◆ Task brief ◆
Scan the records below and copy every line that contains the string "fruit".

═══ Provided records ═══

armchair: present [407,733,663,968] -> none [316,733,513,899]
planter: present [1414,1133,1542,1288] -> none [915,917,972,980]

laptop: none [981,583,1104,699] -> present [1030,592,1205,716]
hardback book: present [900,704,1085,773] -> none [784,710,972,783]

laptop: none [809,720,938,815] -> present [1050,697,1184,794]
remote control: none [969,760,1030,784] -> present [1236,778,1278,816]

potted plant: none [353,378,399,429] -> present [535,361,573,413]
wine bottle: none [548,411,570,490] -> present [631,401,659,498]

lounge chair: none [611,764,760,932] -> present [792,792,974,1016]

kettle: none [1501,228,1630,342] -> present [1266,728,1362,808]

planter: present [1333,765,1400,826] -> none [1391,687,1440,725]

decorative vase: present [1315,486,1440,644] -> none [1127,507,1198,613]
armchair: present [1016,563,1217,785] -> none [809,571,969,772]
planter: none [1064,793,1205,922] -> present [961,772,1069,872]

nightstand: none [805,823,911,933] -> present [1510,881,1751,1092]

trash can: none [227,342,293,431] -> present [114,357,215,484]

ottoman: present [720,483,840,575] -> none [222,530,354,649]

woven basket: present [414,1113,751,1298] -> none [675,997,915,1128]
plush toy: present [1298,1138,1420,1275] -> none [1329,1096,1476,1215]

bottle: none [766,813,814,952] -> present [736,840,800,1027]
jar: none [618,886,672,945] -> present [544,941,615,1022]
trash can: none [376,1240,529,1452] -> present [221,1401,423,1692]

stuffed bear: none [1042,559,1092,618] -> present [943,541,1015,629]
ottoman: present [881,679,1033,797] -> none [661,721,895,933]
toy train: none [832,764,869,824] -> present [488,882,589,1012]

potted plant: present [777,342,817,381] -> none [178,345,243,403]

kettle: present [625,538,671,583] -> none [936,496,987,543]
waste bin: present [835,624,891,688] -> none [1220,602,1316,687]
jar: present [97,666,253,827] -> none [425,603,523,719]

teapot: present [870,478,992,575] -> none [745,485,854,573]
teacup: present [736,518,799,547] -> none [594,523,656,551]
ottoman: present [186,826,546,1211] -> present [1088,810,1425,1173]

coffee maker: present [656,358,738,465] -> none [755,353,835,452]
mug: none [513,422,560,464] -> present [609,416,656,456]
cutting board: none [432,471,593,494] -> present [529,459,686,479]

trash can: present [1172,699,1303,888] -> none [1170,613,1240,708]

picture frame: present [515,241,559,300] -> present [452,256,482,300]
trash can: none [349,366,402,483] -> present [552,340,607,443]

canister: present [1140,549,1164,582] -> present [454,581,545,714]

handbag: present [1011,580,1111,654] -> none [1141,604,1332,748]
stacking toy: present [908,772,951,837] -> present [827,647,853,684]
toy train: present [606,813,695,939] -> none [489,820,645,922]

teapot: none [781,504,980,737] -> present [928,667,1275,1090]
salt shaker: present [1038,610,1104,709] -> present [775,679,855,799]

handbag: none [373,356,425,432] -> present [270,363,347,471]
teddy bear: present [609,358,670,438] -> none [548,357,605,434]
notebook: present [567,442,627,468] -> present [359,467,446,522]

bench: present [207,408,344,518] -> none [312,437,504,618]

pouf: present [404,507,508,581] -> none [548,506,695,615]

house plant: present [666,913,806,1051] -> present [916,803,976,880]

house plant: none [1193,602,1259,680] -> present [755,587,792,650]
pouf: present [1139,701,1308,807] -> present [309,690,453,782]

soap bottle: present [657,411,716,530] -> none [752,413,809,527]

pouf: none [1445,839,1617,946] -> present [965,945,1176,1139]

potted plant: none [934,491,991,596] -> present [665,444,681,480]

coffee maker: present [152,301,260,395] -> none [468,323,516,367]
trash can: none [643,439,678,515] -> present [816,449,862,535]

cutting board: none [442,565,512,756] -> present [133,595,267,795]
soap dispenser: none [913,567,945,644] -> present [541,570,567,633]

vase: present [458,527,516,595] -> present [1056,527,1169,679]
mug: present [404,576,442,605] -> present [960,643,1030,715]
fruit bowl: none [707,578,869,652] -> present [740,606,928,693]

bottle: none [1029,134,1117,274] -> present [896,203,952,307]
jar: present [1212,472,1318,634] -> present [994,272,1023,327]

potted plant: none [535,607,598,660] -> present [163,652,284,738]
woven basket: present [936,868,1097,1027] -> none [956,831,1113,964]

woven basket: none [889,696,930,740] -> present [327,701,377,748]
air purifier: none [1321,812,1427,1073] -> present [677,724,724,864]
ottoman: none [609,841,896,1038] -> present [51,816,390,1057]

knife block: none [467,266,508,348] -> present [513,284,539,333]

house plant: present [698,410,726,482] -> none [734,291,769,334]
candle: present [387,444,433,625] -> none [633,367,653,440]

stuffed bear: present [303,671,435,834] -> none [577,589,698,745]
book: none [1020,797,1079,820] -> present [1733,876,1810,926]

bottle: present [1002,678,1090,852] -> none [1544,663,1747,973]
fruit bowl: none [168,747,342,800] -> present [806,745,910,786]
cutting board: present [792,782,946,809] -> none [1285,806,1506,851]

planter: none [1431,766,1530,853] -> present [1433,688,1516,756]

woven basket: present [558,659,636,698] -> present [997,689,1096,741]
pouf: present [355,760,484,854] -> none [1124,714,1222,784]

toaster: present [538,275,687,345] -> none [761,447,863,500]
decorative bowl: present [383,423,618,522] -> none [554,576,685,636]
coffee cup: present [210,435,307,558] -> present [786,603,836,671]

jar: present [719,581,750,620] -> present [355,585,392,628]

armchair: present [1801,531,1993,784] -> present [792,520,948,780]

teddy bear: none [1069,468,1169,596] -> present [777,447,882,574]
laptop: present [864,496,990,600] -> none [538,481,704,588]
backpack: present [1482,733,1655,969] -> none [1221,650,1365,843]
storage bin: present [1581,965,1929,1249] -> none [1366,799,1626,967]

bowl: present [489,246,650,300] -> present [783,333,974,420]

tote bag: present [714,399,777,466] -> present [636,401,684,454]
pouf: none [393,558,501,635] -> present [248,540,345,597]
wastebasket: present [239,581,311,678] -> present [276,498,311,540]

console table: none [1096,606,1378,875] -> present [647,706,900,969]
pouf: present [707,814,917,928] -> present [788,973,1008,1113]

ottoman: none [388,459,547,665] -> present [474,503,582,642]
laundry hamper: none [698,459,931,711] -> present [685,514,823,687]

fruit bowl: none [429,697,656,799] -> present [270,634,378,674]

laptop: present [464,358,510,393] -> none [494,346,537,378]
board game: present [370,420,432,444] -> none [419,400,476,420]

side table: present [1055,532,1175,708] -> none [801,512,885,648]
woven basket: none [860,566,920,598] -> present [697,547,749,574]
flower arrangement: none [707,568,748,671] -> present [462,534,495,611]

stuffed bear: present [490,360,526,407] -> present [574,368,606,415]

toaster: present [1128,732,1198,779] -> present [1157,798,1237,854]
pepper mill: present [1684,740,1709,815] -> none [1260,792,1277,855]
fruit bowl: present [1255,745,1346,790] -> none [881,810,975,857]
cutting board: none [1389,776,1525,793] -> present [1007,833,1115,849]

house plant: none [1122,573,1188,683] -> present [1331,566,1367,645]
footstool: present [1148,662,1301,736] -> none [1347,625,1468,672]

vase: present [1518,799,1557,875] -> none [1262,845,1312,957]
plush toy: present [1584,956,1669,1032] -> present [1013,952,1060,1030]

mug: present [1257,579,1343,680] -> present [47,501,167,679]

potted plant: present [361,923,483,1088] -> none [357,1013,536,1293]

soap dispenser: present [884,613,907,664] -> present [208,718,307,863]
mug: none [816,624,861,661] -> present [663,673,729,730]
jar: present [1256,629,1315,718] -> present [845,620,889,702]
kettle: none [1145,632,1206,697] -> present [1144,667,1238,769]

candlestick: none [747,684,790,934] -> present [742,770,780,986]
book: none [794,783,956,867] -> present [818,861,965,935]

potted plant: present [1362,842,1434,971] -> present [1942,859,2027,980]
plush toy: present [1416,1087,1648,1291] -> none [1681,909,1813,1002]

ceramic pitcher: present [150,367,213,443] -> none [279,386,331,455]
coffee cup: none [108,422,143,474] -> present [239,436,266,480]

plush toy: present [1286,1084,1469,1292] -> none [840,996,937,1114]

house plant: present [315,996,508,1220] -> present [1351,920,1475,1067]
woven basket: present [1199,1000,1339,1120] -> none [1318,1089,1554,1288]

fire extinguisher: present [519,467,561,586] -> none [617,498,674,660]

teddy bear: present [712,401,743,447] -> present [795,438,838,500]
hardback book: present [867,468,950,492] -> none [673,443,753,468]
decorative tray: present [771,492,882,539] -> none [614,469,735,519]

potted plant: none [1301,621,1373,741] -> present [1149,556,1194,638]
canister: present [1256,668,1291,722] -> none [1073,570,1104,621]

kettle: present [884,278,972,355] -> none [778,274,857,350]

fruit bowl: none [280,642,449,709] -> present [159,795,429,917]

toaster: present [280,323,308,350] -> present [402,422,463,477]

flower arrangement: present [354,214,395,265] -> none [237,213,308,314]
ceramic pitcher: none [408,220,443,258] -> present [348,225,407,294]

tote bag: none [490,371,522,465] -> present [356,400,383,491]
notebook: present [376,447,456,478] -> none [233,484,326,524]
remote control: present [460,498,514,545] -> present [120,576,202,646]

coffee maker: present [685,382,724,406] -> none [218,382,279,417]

═══

◆ Answer to this problem ◆
fruit bowl: none [707,578,869,652] -> present [740,606,928,693]
fruit bowl: none [168,747,342,800] -> present [806,745,910,786]
fruit bowl: none [429,697,656,799] -> present [270,634,378,674]
fruit bowl: present [1255,745,1346,790] -> none [881,810,975,857]
fruit bowl: none [280,642,449,709] -> present [159,795,429,917]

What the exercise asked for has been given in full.